FAQ: How can I compare two sets of OTUs?
Quality control for OTUs
Suppose you want to compare two sets of OTUs, e.g. made by
two different pipelines (say, QIIME and UPARSE) or a single pipeline with two
different sets of parameters (say, with different filtering, length or abundance
thresholds). How can you do this?
Compare OTUs for control
If you have control samples such as a mock community or
single strain, then you can assess the accuracy of OTUs for the control samples samples.
Finding the common subset between two sets of OTUs
If you have two sets of OTUs X and Y, a simple question to ask is:
which OTUs are in (a) both X and Y, (b) in X only, and (c) in Y only. Those that
are in both X and Y are more likely to be correct. Those in X only or Y only are
certainly errors: they are either false negatives in one set or false positives
in the othe set. You can find these subsets using the
usearch_global command, like this:
usearch -usearch_global otusx.fa -db otusy.fa -id 0.97
-matched x_and_y.fa -notmatched x_only.fa
otusy.fa -db otusx.fa -id 0.97 -notmatched y_only.fa
If the OTUs sequences have different lengths, e.g. because you used
different global trimming lengths, then
the results are harder to intepret because it is possible for two longer
sequences to be <97% identical to each other but have identical prefixes C.
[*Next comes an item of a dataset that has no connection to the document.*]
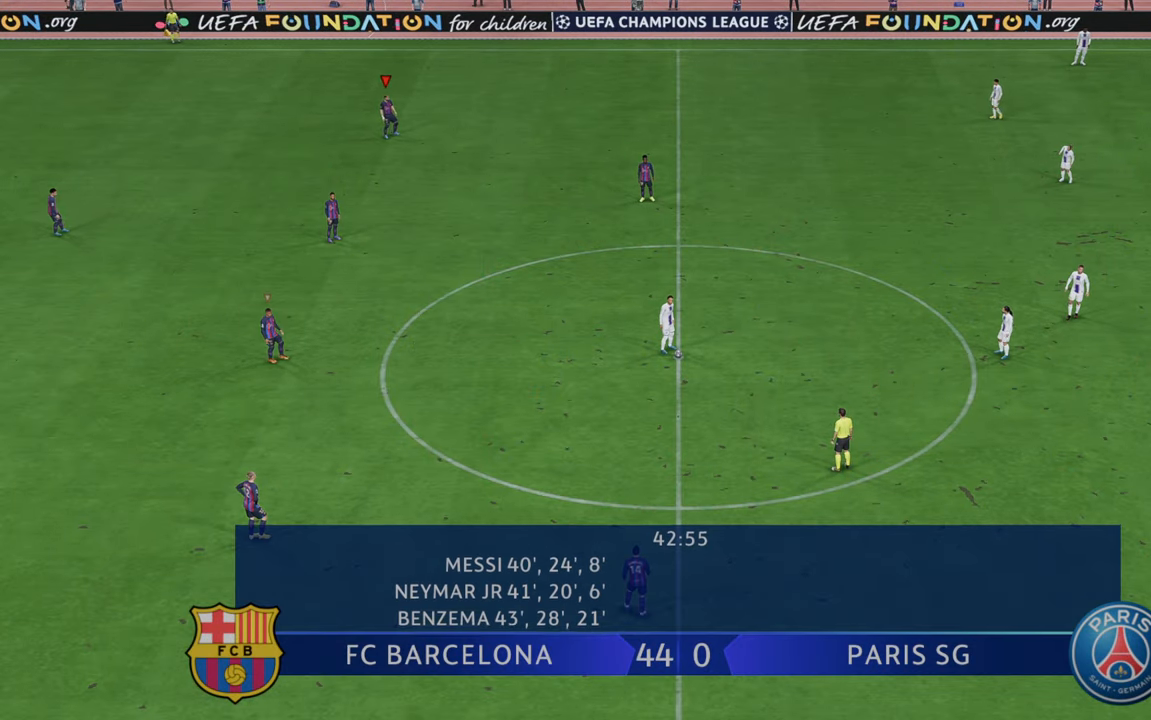
{"buttons": ["R2"], "left_stick": "right", "right_stick": "center", "events": []}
Therefore, you may have two long OTUs (A, B) identical to one short OTU (C),
and all three sequences could be correct.
Most chimeras are derived from the most abundant sequences in the
PCR reaction. As a check on which set of OTUs has more chimeras, take the
OTUs with highest abundance and use them as a reference database for
uchime2_ref using -mode specific. If you
have the original reads, then even better is to find the most abundant
unique sequences and use those as a reference, e.g. take the top 20
usearch -fastx_uniques reads.fq -fastaout top_uniques.fa -topn 20 -sizeout
Then check both sets of OTUs:
usearch -uchime2_ref otusx.fa -db top_uniques.fa -strand plus -uchimeout
-uchimealnout otusx.uchimealns -mode specific
usearch -uchime2_ref otusy.fa -db top_uniques.fa -strand plus -uchimeout
-uchimealnout otusy.uchimealns -mode specific
Now you can review the output to see if there is a big
difference between the number of chimeras in each set.
Searching a large database (SILVA)
Using a large search
database such as SILVA can give useful insights into the OTUs. Exact matches
(100% identity) are very likely to be correct sequences. If one set has more
exact matches, it is probably more sensitive, though keep in mind it may
also have more spurious OTUs due to chimeras and read errors. Hits with >97%
identity are more difficult to interpret: they could be correct, but could
have errors. An OTU with <3% errors is relatively harmless because 97% OTUs
are allowed to vary by this much. If an OTU has >3% errors then it is
harmful because the correct sequence is probably in a different OTU, so this
OTU is completely spurious and inflates the apparent diversity.
Unfortunately, even large databases such as SILVA have only a small subset
of extant species so it is difficult to interpret hits that are <100%.